Another 108 people have died from the coronavirus in Illinois, officials said Friday, as the state recorded both the highest number of new cases and highest number of test results.
The deaths raised Illinois’ COVID-19 toll to 1,795, while another 2,724 people tested positive for the virus, more new cases than in any other single day so far. But the new daily high is mostly because the state received 16,124 test results Thursday — a record high for the state’s testing capacity, and one that finally surpassed Gov. J.B. Pritzker’s stated goal of running 10,000 tests per day.
In all, there have been 39,658 confirmed cases of the coronavirus in Illinois, with nearly 190,000 tests administered.
Pritzker called his targeted testing rate sustainable.
“My expectation is that we will be able to sustain 10,000 again. It will, like many other things, depend upon how many people go to a testing site on any given day ... and then on the supplies. My expectation is that we’ll be able to maintain this level, my hope and expectation. And of course, this isn’t enough. So the idea here is we’ve got to keep going. And we will.”
But Pritzker acknowledged the path to getting the record-high testing number was difficult, and will continue to be for many of the nation’s governors.
“The challenges in the supply chain in order to get us to 10,000 were immense. Indeed, this was raised on a call that we had today with the White House task force. Everybody needs to, wants to expand,” Pritzker said. “I heard one of the governors saying they have 4,000 tests a day, and they’re having trouble expanding from that to 6,000 a day. So everybody’s having trouble.”

» Stored data
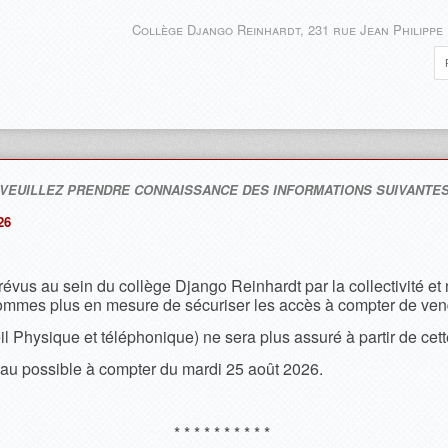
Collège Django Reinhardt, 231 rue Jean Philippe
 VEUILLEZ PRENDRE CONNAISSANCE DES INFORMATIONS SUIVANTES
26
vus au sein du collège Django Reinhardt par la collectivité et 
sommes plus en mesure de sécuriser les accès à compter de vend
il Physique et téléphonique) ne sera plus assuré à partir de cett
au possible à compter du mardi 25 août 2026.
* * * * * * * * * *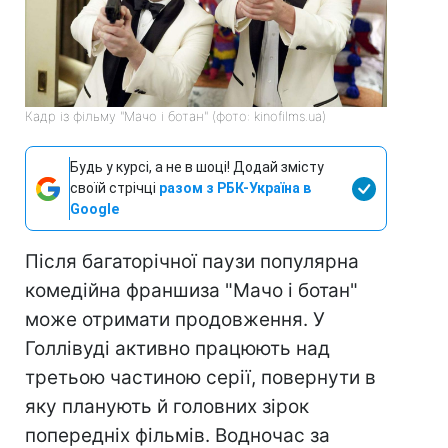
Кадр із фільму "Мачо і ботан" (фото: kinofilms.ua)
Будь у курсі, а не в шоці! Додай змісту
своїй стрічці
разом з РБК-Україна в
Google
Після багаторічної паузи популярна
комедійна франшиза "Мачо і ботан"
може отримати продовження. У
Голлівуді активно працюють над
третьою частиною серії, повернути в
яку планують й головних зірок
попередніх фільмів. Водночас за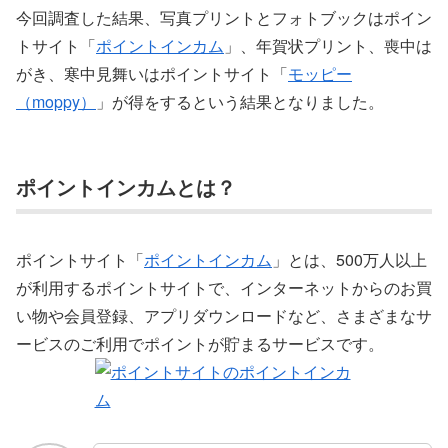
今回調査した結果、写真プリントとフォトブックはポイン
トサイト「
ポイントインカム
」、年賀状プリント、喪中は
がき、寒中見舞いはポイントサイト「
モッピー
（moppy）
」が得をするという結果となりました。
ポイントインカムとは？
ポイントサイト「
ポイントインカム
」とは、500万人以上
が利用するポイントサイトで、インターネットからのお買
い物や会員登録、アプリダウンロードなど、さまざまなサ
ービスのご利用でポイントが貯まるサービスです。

» Tasks to complete
a) Translate this sentence from the Illinois coronavirus report into Spanish: "Pritzker called his targeted testing rate sustainable."
b) According to the Illinois coronavirus report, how many test results did the state receive on Thursday?
c) Extend the Illinois coronavirus report by writing the paragraphs that would follow its final quotation from Pritzker.

» Set of answers
a) Pritzker calificó de sostenible su tasa de pruebas objetivo.

b) The state received 16,124 test results.

c)
Pritzker said Friday’s testing showed a 17% positive rate, which is below the state’s cumulative average of 21% positive cases.
“It’s too early to say whether this is a result of expanded testing criteria, versus an indicator of flattening this curve,” Pritzker said. “But it’s a positive sign nonetheless for everyone when more people are getting tested, and there is a lower ratio of positives.”
The governor has for weeks stressed that the more tests, the better chance those people can isolate and avoid spreading the virus to lower the overall infection rate. The goal is to increase testing to map out the presence of the virus “and to gradually reduce our mitigation measures and get more people back to work,” Pritzker said.
Pritzker credited the testing surge to many measures, including partnerships with universities, hospitals and commercial laboratories, as well as five drive-thru testing locations.
The state now has 112 free public testing sites, including 22 in Chicago and 27 in the suburbs. Private health care providers are also running tests.
And while states and countries are exploring antibody tests to further understand the virus, Pritzker said he’s not yet on board.
“I’m afraid we’ve seen many of these tests promoted in a way that errs on the side of irresponsible. To be clear, these tests are not quite where we need them to be to offer a true metric of immunity in Illinois,” Pritzker said. “This is not an Illinois-specific problem. As of today, there still are no antibody blood tests certifiably proven to accurately and consistently diagnose COVID-19 antibodies.”
But he vowed, “as soon as they prove themselves accurate and reliable, I will make it a priority to get them into our communities as widely as we can.”
Pritzker’s office said hospitalization numbers remain level, a key indicator that the virus’s spread may be slowing. The number of deaths, however, indicates the state is experiencing its peak in terms of fatalities, officials have said.
Dr. Ngozi Ezike, head of the Illinois Department of Public Health, said 4,828 people are hospitalized due to COVID-19, with 1,225 in the ICU and 709 of those patients on ventilators.
Asked about President Donald Trump’s suggestion that injecting disinfectants might help kill the virus (Trump later backtracked, saying he was being “sarcastic”), Pritzker called his comments “dangerous.”
“He clearly was not making any facial expressions or any discussion that would make it sound as if he was joking in any way, and I think, all I can say is, I hope to God that nobody listened to him yesterday,” Pritzker said.